§ **Job item A**
Can you reproduce the add.to() aggregation strategies guide word for word, starting at "6 add.to() - Aggregation" and ending at "in powerful ways."?
§ **Job item B**
Could you carry on the add.to() aggregation strategies guide from the point where it stops?

§ **Document segment**
6 add.to() - Aggregation Strategies
6.1 Overview
Learn how to control what happens when multiple rows match during a lookup. The strategy parameter lets you aggregate, select, or combine matching values in powerful ways.
What you’ll learn: - How to use aggregation strategies (sum, mean, count, etc.) - How to select specific matches (first, last) - How to control column positioning with the position parameter - How to use different join types with join_type
Prerequisites: - One-to-Many & Many-to-One Patterns - Understanding of multiple matches - Multiple Columns & Keys - Working with multiple columns
6.2 Example 1: Aggregation Strategies (Sum, Mean, Count)
Business Context: You have a customer list and multiple orders per customer. You need to calculate total revenue (sum), average order value (mean), and number of orders (count) for each customer.
Code:
import additory as add
import pandas as pd
# Customers
customers = pd.DataFrame({
'customer_id': [1, 2, 3],
'name': ['Alice', 'Bob', 'Charlie']
})
# Orders (multiple per customer)
orders = pd.DataFrame({
'customer_id': [1, 1, 1, 2, 2, 3],
'amount': [100, 150, 200, 300, 250, 175]
})

§ **Recorded information**

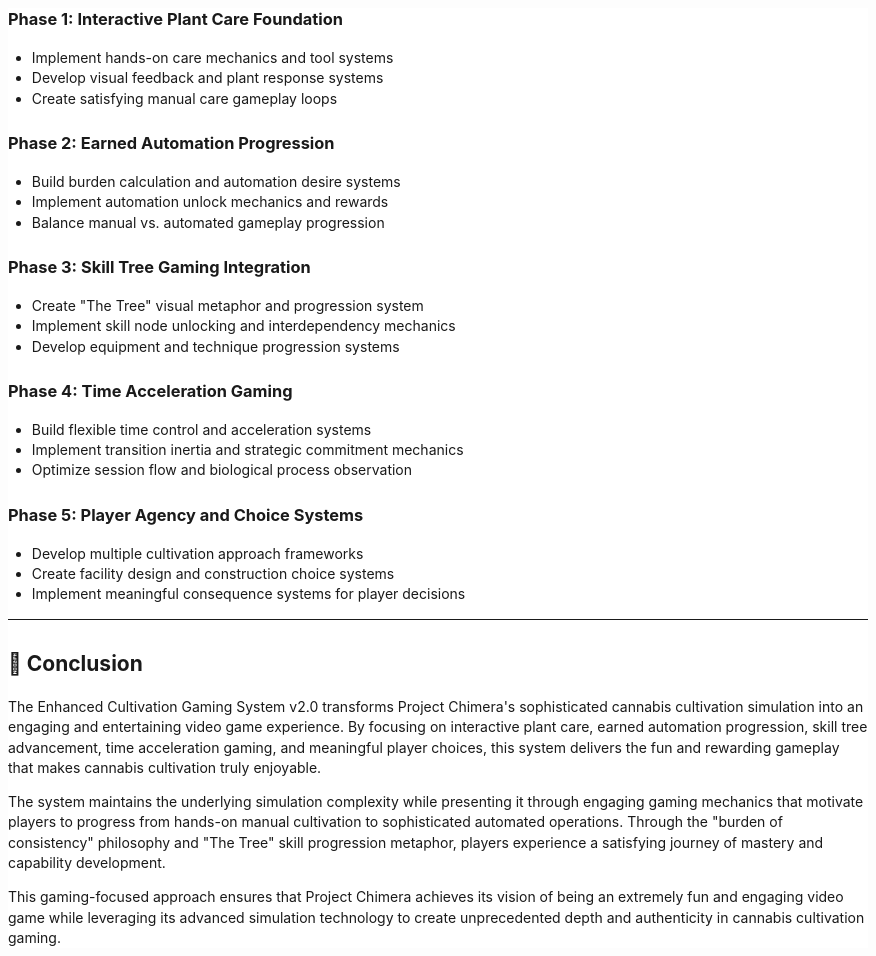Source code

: ### **Phase 1: Interactive Plant Care Foundation**
- Implement hands-on care mechanics and tool systems
- Develop visual feedback and plant response systems
- Create satisfying manual care gameplay loops

### **Phase 2: Earned Automation Progression**
- Build burden calculation and automation desire systems
- Implement automation unlock mechanics and rewards
- Balance manual vs. automated gameplay progression

### **Phase 3: Skill Tree Gaming Integration**
- Create "The Tree" visual metaphor and progression system
- Implement skill node unlocking and interdependency mechanics
- Develop equipment and technique progression systems

### **Phase 4: Time Acceleration Gaming**
- Build flexible time control and acceleration systems
- Implement transition inertia and strategic commitment mechanics
- Optimize session flow and biological process observation

### **Phase 5: Player Agency and Choice Systems**
- Develop multiple cultivation approach frameworks
- Create facility design and construction choice systems
- Implement meaningful consequence systems for player decisions

---

## 🎯 **Conclusion**

The Enhanced Cultivation Gaming System v2.0 transforms Project Chimera's sophisticated cannabis cultivation simulation into an engaging and entertaining video game experience. By focusing on interactive plant care, earned automation progression, skill tree advancement, time acceleration gaming, and meaningful player choices, this system delivers the fun and rewarding gameplay that makes cannabis cultivation truly enjoyable.

The system maintains the underlying simulation complexity while presenting it through engaging gaming mechanics that motivate players to progress from hands-on manual cultivation to sophisticated automated operations. Through the "burden of consistency" philosophy and "The Tree" skill progression metaphor, players experience a satisfying journey of mastery and capability development.

This gaming-focused approach ensures that Project Chimera achieves its vision of being an extremely fun and engaging video game while leveraging its advanced simulation technology to create unprecedented depth and authenticity in cannabis cultivation gaming.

§ **Expected answer A**
6 add.to() - Aggregation Strategies
6.1 Overview
Learn how to control what happens when multiple rows match during a lookup. The strategy parameter lets you aggregate, select, or combine matching values in powerful ways.

§ **Expected answer B**
# Sum: Total revenue per customer
result_sum = add.to(
customers,
bring_from=orders,
bring='amount',
against='customer_id',
strategy={'amount': 'sum'}
)
# Positional parameters (also works without naming certain parameters):
# result_sum = add.to(customers, orders, 'amount', 'customer_id', strategy={'amount': 'sum'})
print("Total Revenue:")
print(result_sum)
# Mean: Average order value per customer
result_mean = add.to(
customers,
bring_from=orders,
bring='amount',
against='customer_id',
strategy={'amount': 'mean'}
)
print("\nAverage Order Value:")
print(result_mean)
# Count: Number of orders per customer
result_count = add.to(
customers,
bring_from=orders,
bring='amount',
against='customer_id',
strategy={'amount': 'count'}
)
print("\nOrder Count:")
print(result_count)Output:
Total Revenue:
customer_id name amount
0 1 Alice 450
1 2 Bob 550
2 3 Charlie 175
Average Order Value:
customer_id name amount
0 1 Alice 150.0
1 2 Bob 275.0
2 3 Charlie 175.0
Order Count:
customer_id name amount
0 1 Alice 3
1 2 Bob 2
2 3 Charlie 1
Explanation: - strategy={'amount': 'sum'} adds up all matching values - Alice has 3 orders: 100 + 150 + 200 = 450 - strategy={'amount': 'mean'} calculates the average - Alice’s average: (100 + 150 + 200) / 3 = 150 - strategy={'amount': 'count'} counts the number of matches - Alice has 3 matching orders - The strategy is specified as a dictionary: {column_name: strategy_type}
Available Strategies: - 'sum' - Add all values - 'mean' - Calculate average - 'count' - Count number of matches - 'min' - Take minimum value - 'max' - Take maximum value - 'first' - Take first match (see Example 2) - 'last' - Take last match (see Example 2)
Note: This also works with polars DataFrames.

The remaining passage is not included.